I have data type of Associative Computations Tree
data EvalATree b a = Leaf a | Node ([b] -> a) [EvalATree b a]
Wrote Functor and Applicative for this type
instance Functor (EvalATree b) where
fmap :: (a -> c) -> EvalATree b a -> EvalATree b c
fmap f (Leaf a) = pure (f a)
fmap f (Node g trees) = Node (f . g) (fmap (fmap f) trees)
instance Applicative (EvalATree b) where
pure :: a -> EvalATree b a
(<*>) :: EvalATree b (a -> c) -> EvalATree b a -> EvalATree b c
(Leaf f) <*> (Leaf x) = fmap f (Leaf x)
(Leaf f) <*> (Node g trees) = Node (f . g) (fmap (fmap f) trees)
(Node g trees) <*> (Leaf x) = Node (g <*> pure x) (fmap (<*> pure x) trees)
(Node g trees) <*> (Node f otherTrees) = Node (g <*> f) (zipWith (<*>) trees otherTrees)
pure = Leaf
How can i make Monad type class instance for this tree?
I try
instance Monad (EvalATree b) where
return :: a -> EvalATree b a
(>>=) :: EvalATree b a -> (a -> EvalATree b c) -> EvalATree b c
(Leaf a) >>= f = f a
(Node g trees) >>= f = Node (g >>= f) (fmap (>>= f) trees)
return = pure
But i cant unwrap f to get type "c". Expected: type [b] -> c
EvalATree b has no Monad instance that’s compatible with this Applicative instance, for the same reason as ZipList: given two inputs with different lengths, combining them by zipping will truncate the longer one.
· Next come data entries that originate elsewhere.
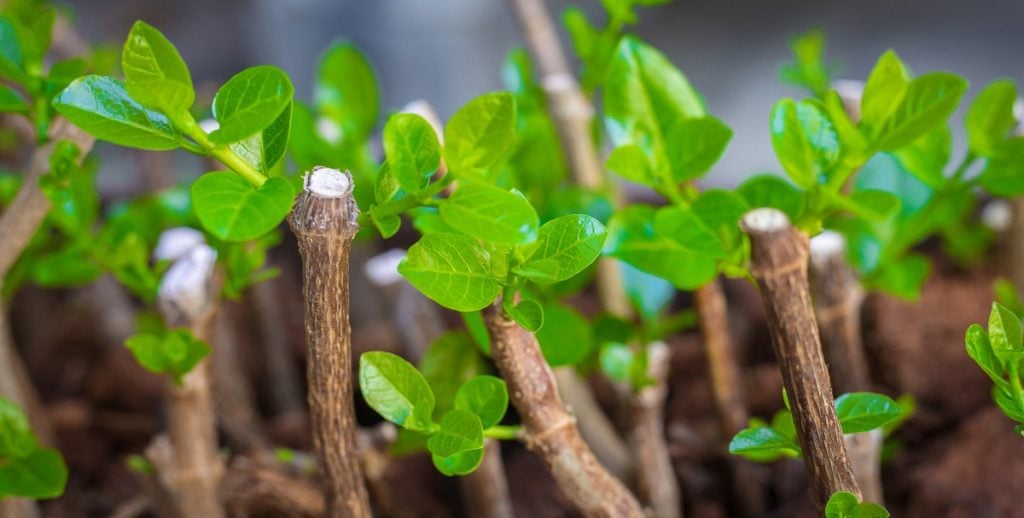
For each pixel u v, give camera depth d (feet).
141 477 2.55
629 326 2.36
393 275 2.79
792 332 1.79
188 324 2.21
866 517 1.78
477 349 2.32
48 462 2.06
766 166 5.05
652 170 2.07
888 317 3.14
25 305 3.87
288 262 4.29
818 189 1.90
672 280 2.06
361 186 1.99
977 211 3.68
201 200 1.69
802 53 2.84
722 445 2.66
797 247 1.78
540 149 2.56
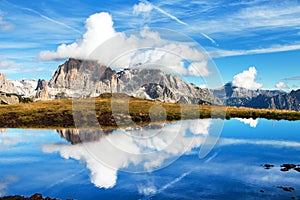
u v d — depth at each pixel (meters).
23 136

So the Monad instance isn’t associative—depending on how computations are grouped, you can get different results. A zippy Monad instance is valid only if the inputs are always the same shape—such as a fixed-length vector/tuple, or an infinite stream.
However, I think this tree type may not be quite what you want anyway. I assume you wanted Node f ts to represent taking the results of the computations ts, and giving them as inputs to the function f. But there’s no connection between the result type a and the input type b, without further assumptions about b. Your Applicative instance doesn’t offer a way to make an EvalATree b a that actually uses the [b].
So it’s hard to say what you should do without more context, but here are some suggestions for things to try.
Just skip writing a Monad instance. You can still use do notation with ApplicativeDo.
Change the Applicative instance to use a Cartesian product, like lists.
Make Applicative and Monad instances with some constraints, such as Monoid b.
Get rid of the type parameter b, merging it with a.
data EvalATree a = Leaf a | Node ([a] -> a) [EvalATree a]
Use [a] or Monoid a => a instead of EvalATree b a.